Pilotos de Drones
Toda vez que leio uma matéria sobre drones, fico imaginando que grandes mudanças terão que ser feitas no que, em mais de dois milênios, se entendeu como guerra
Cesar Augusto Araripe Lacerda (*)
“Um relatório elaborado por duas universidades americanas, a Stanford Law School e a New York University School of Law com o título “A vida sob os drones”, afirma que a grande maioria das milhares de pessoas mortas nos ataques, iniciados em junho de 2004, nas zonas tribais paquistanesas eram combatentes islamitas. No entanto, o relatório insiste nas graves consequências sociais e psicológicas dos bombardeios na população: os drones sobrevoam as localidades do noroeste 24 horas por dia, atacam veículos, casas e espaços públicos sem aviso prévio. Sua presença aterroriza os homens, mulheres e crianças, criando um trauma psicológico. No momento existem mais de 500 drones norte americanos no Afeganistão, Paquistão e Iraque.”
Toda vez que leio uma matéria sobre drones, fico imaginando que grandes mudanças terão que ser feitas no que, em mais de dois milênios, se entendeu como guerra. Como exemplo, vou me fixar nas cenas que aparecem em um filme muito divulgado na internet, onde uma moça de óculos, pertencente à USAF, em um local protegido no centro dos Estados Unidos, pilota remotamente uma aeronave que voa em outro continente, com a finalidade de bombardear uma área previamente especificada.

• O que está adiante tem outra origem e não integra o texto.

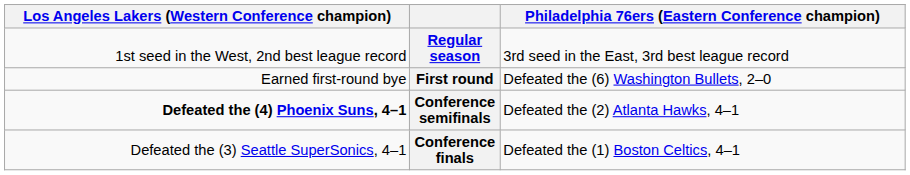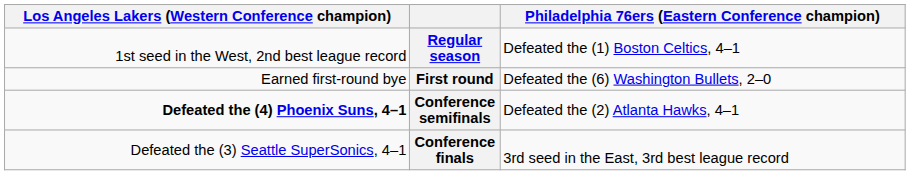Regular season | column 4: 3rd seed in the East, 3rd best league record -> Defeated the (1) Boston Celtics, 4–1
Conference finals | column 4: Defeated the (1) Boston Celtics, 4–1 -> 3rd seed in the East, 3rd best league record
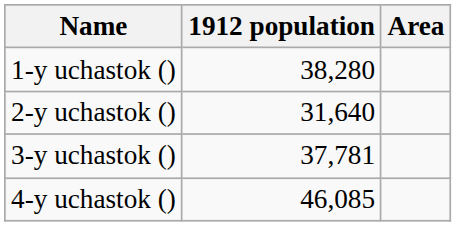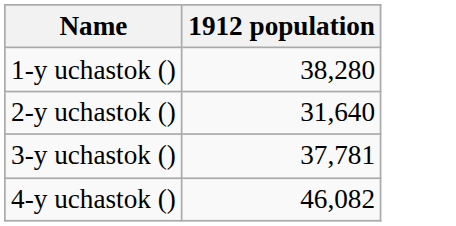- column: Area
4-y uchastok () | 1912 population: 46,085 -> 46,082
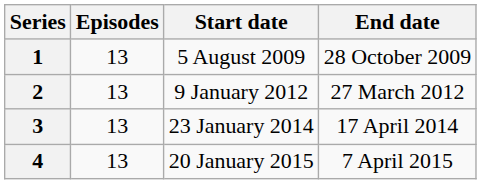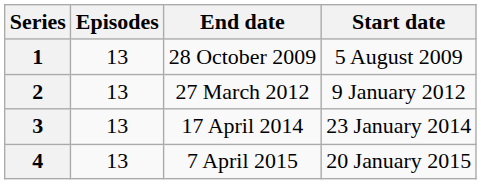columns swapped: Start date <-> End date
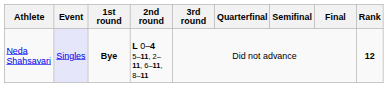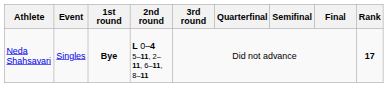Neda Shahsavari | Event: lavender background -> no background
Neda Shahsavari | Rank: 12 -> 17
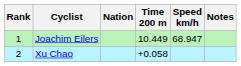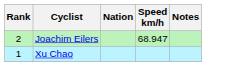- column: Time 200 m | 10.449 | +0.058
Joachim Eilers | Rank: 1 -> 2
Xu Chao | Rank: 2 -> 1
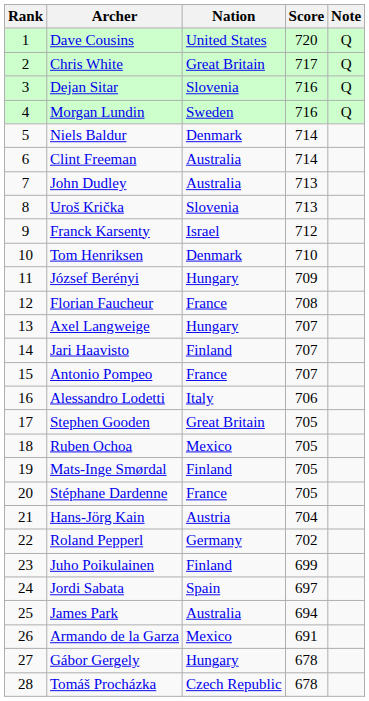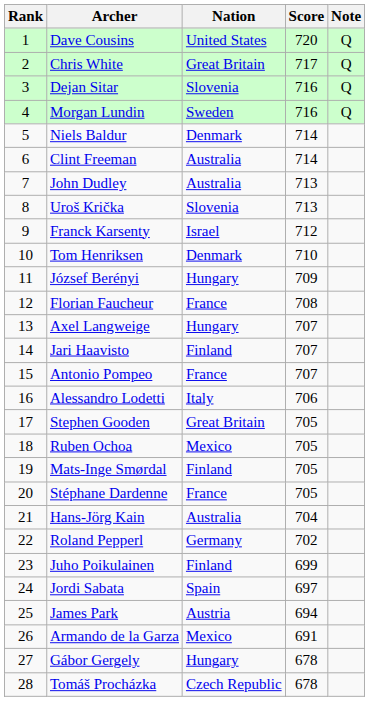Hans-Jörg Kain | Nation: Austria -> Australia
James Park | Nation: Australia -> Austria
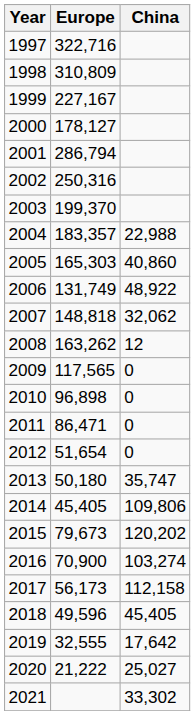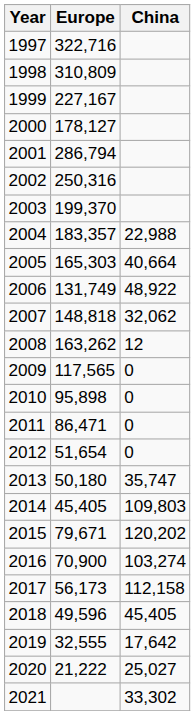2005 | China: 40,860 -> 40,664
2010 | Europe: 96,898 -> 95,898
2014 | China: 109,806 -> 109,803
2015 | Europe: 79,673 -> 79,671
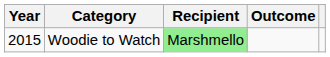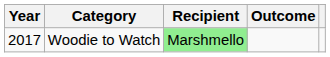Woodie to Watch | Year: 2015 -> 2017
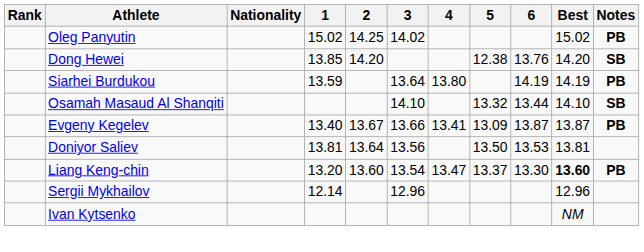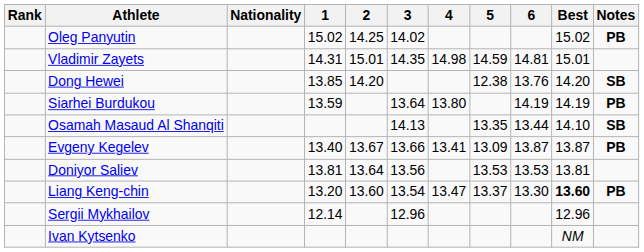+ row: Vladimir Zayets | 14.31 | 15.01 | 14.35 | 14.98 | 14.59 | 14.81 | 15.01
Osamah Masaud Al Shanqiti | 3: 14.10 -> 14.13
Osamah Masaud Al Shanqiti | 5: 13.32 -> 13.35
Doniyor Saliev | 5: 13.50 -> 13.53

Como terá sido o dia dela?
Acordou, penteou o cabelo, fez uma ligeira maquiagem, preparou café, ovos, torradas e bacon para o marido e os filhos, levou um deles no ponto do ônibus, fez as recomendações de sempre, enquanto o pai deixava o mais novo na escola. Pegou o casaco, ligou o carro que, por falta de tempo, ainda não levara para trocar dois pneus, entrou em um tráfego pesado mas organizado e chegou ao trabalho. Marcou a hora de entrada digitalmente, perguntou a um colega como estava passando seu filho que ontem tivera febre, abriu a bolsa, tirou um chicletes e ligou o computador.
Na página destinada a missões encontrou a sua para aquele dia: destruir um esconderijo talibã cujas coordenadas codificadas apareciam na tela. Consultou as condições meteorológicas, fez um cheque geral no drone, observou o combustível, testou o armamento e as câmeras de televisão. Acessou seu comandante imediato, leu na tela algumas recomendações importantes, pediu permissão para iniciar a missão.
Acessou a torre de controle, ligou a aeronave, fez os cheques regularmente previstos antes da decolagem, soltou os freios, iniciou o taxi, chegou à pista indicada, acelerou, acionou o manche e já estava no ar. O voo seria direto sobre o alvo, mas um pouquinho longo. Fez os devidos registros no painel, avisou ao comando e ligou o piloto automático. Com algum tempo sobrando, foi até o banheiro, lavou as mãos, retocou o cabelo e a maquiagem.
Tirou o I-phone do bolso, ligou para a mãe, conversou sobre as notas baixas do filho mais velho na escola, pediu uma receita de bolo de chocolate, o que fizera ontem não tinha ficado bom, ninguém quis comer. A mãe poderia enviar a receita pelo I-pad, por um notebook ou qualquer aparelho moderno, mas acontece que ela não sabia nem ligar um micro ondas. Paciência, a idade às vezes é um problema. Enviou um e-mail para a melhor amiga confirmando sua presença e a do marido na festa à noite.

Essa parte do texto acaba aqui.